Bak Allah "oturmayın" diyor. Ne yapacak Müslüman? Kapıyı vurup, çekip gidecek. Adam ne yapıyor? Yalakalık yapıyor. Hokkabazlık yapıyor. Orada şaklabanlık yapıyor. Onları güldürmeye çalışıyor. "yoksa siz de onlar gibi olursunuz" diye indirdi. Doğrusu Allah, münafıkların ve kafirlerin tümünü cehennemde toplayacak olandır." "Eğer dilinizi eğip büker (sözü geveler) ya da yüz çevirirseniz," işte şahs-ı manevidir, bilmem nedir. İşte şöyledir, böyledir, değil mi? "Oyun oynarsanız" diyor, Allah. "Eğer dilinizi eğip büker (sözü geveler) ya da yüz çevirirseniz," yani tamamen reddederseniz, “beş yüz sene, dört yüz sene sonra gelecek veyahut işte şahs-ı manevidir.

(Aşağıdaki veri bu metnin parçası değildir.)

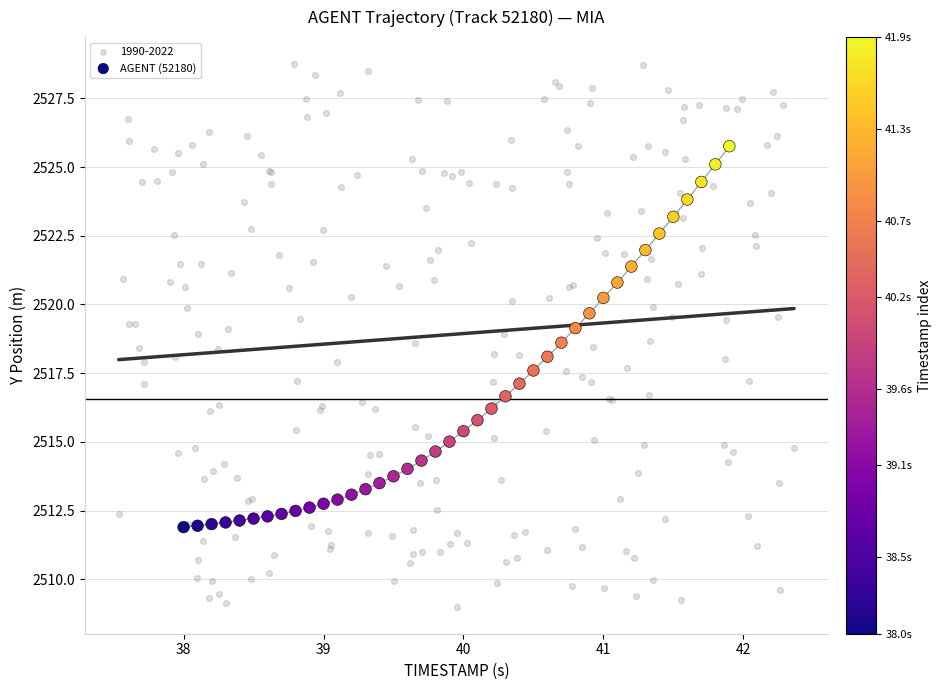

Which series reaches the minimum Y coordinate?

1990-2022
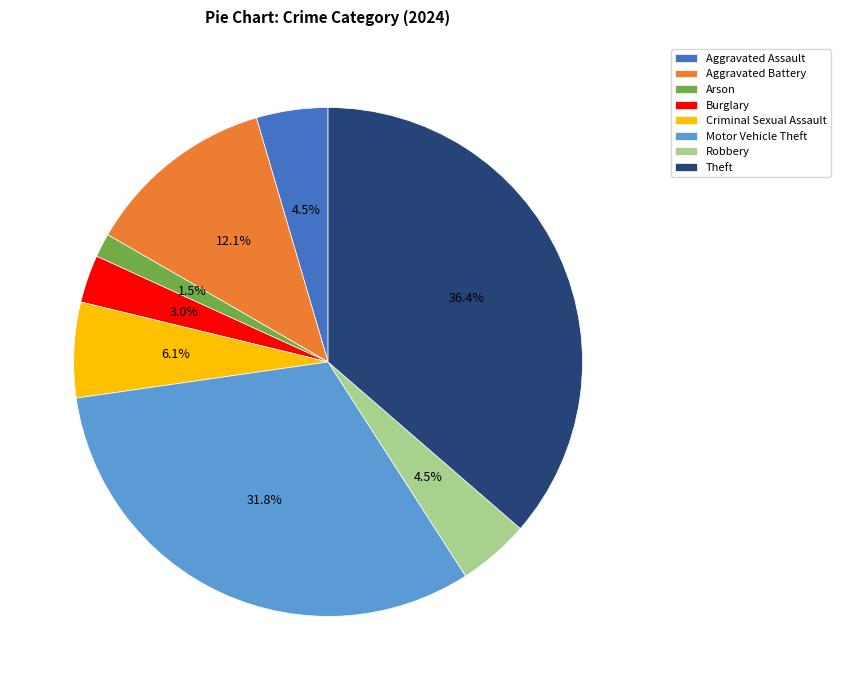

Is Motor Vehicle Theft the majority of the pie?

No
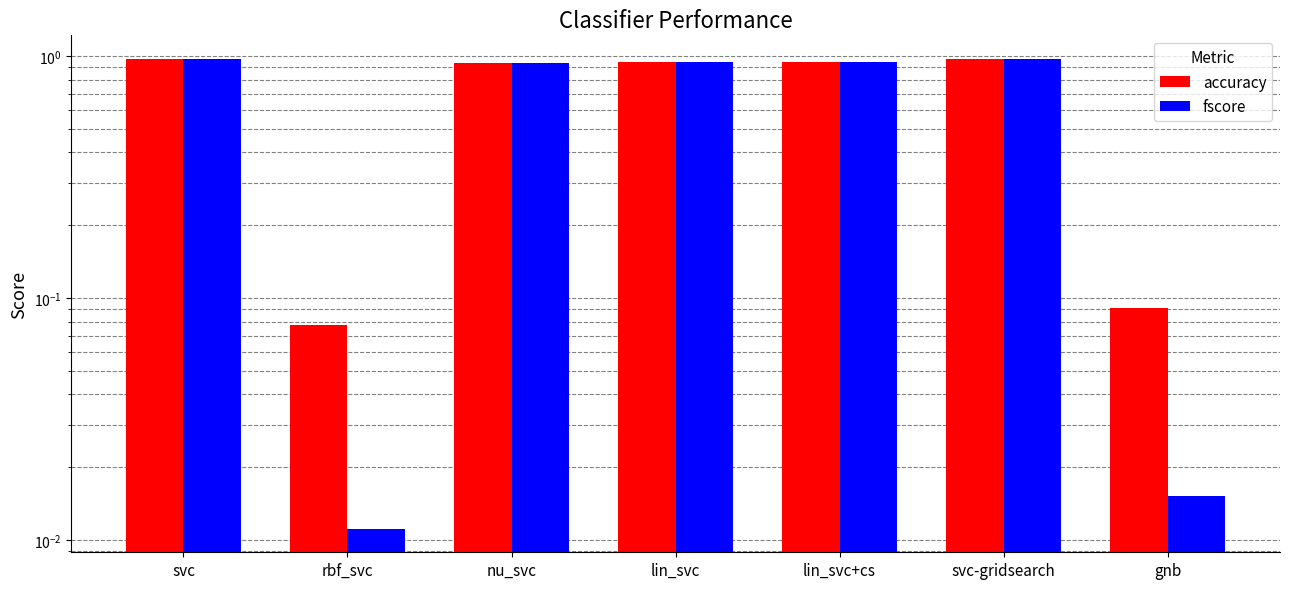

What position from the left is lin_svc?

4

Yok geldi geçti, pencereden geldi İsa (a.s.)’ı biz gördük. Namazı kılıp, gitti” gibi. Bakın ne diyor Cenab-ı Allah? "Eğer dilinizi eğip büker (sözü geveler) ya da yüz çevirirseniz" yahut da "hiç yok" diyor. "Ne Mehdi (a.s.) var. Ne Hz. İsa (a.s.) var. Ne İttihad--ı İslam olacak. Ne Türk-İslam Birliği olacak" diyor. "ya da yüz çevirirseniz şüphesiz Allah, yaptıklarınızdan haberi olandır. "Ey iman edenler, Allah'a, elçisine, elçisine indirdiği kitaba" kitaba, bak "Ey iman edenler, Allah'a, elçisine, elçisine indirdiği kitaba ve bundan önce indirdiği kitaba iman edin." Bundan önce indirdiği kitap ne? İncil. Daha önce ne var? Tevrat. "Kim Allah'ı, meleklerini, kitaplarını, elçilerini ve ahiret gününü inkar ederse, şüphesiz uzak bir sapıklıkla sapıtmıştır." "Hz. İsa (a.s.)'ı bekliyoruz" diyoruz. Diyor ki;"sen Hristiyan mı oldun?" diyor.
"O Hristiyanların Peygamberi, sen Hz. İsa (a.s.) gelecek diyorsun" diyor. Bakın, ahmaklığın, cahilliğin şiddetine bak. İslam Peygamberini, Allah'ın ulu’l Azim Peygamberini, "o Hristiyanların Peygamberi" diyor. Ve düşman olmuş. Yani şiddetli akılsızlık ve cehalet onu bu hale getirmiş. Halbuki Hz. İsa (a.s.)'ın inişi çok büyük bir nimettir. Ve ulu’l Azim Peygamberdir. Daha ne istiyorsun? Ne güzel. Çok şey iste ama onu da iste. O nimeti de iste. "Gerçek şu," diyor, bak Allah, "gerçek şu" Şeytandan Allah'a sığınırım. "iman edip sonra inkara sapanlar, sonra yine iman edip sonra inkara sapanlar sonra da inkarları artanlar." İyice kuduruyor. Artık azgınlaşıp, sapıtıyor. "Allah onları bağışlayacak değildir, onları doğru yola da iletecek değildir. Münafıklara müjde ver:" diyor, Allah. "Onlar için gerçekten acıklı bir azap vardır." "Ey münafıklar" diyoruz, "size bir müjde var." Sırıtarak geliyor, sevinerek. "Onlar için gerçekten acıklı bir azap vardır" diyor, Cenab-ı Allah. Müjde bu.